The Truth About Ireland
CHAPTER I
BEGINNING OF MY AEROPLANE TRIP THROUGH IRELAND
It all happened in this way. Early last summer I was travelling through Ohio and came to the prosperous city of Dayton. While spending a few days visiting in this enterprising city, a friend met me, and proposed to call on the Wright Brothers, who had won wide fame as the men who knew how to fly.
I was rather skeptical about a man contesting the atmosphere with the fowls of the air. I had a private opinion that Mother Earth was meant for man, and that the nearer he kept to it the better. I went to see these aeronauts with a prejudice against the flying business.
We soon found the airship factory, and we were introduced to Mr. Wilbur Wright. He greeted us very cordially, and even took us around his factory, showing us an aeroplane and explaining its workings. I was astonished at the simplicity of the airship and was impressed with the enthusiasm of the successful young aeronaut. I began to thaw out. I asked a lot of questions. Before half an hour had passed by I was a convert to the flying business, and made up my mind that Mr. Wright was a “bird.” He had discovered not only how to fly, but also, which is more important, how to light.

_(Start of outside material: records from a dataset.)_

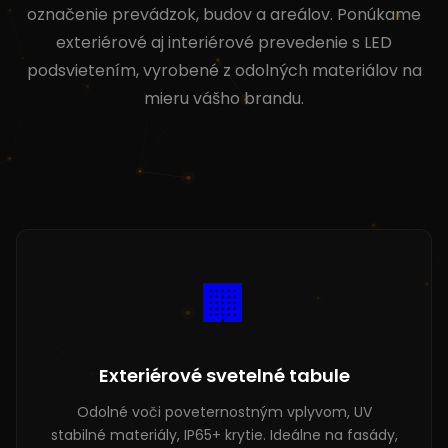
označenie prevádzok, budov a areálov. Ponúkame
exteriérové aj interiérové prevedenie s LED
podsvietením, vyrobené z odolných materiálov na
mieru vášho brandu.
🏢
Exteriérové svetelné tabule
Odolné voči poveternostným vplyvom, UV
stabilné materiály, IP65+ krytie. Ideálne na fasády,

That was the beginning of my interest in aeroplanes. I do not expect that anything wonderful would have come out of my Dayton experience had I not journeyed the next week to New York State to visit an old-time friend, Mr. Mike Connor. Naturally, I began to display my new-found knowledge about aeronautics on the first opportunity. To my great surprise I found that Mr. Connor was also an enthusiastic aeroplanist. I found he knew all about flying. When I expressed wonder at his knowledge of this recent art of cleaving the heaven’s blue, he told me he had been studying the matter for a long time. He said he could get few of his friends to take any stock in this latest victory of man over nature, and he was delighted to find me a sympathetic listener to his descriptions of the coming uses of flying machines.
Looking carefully around the room, as if to see that no unfriendly ear could hear, he finally confessed to me in a stage whisper:
“I have an aeroplane of my own. I bought it two months ago, and I can now fly with it beautifully.”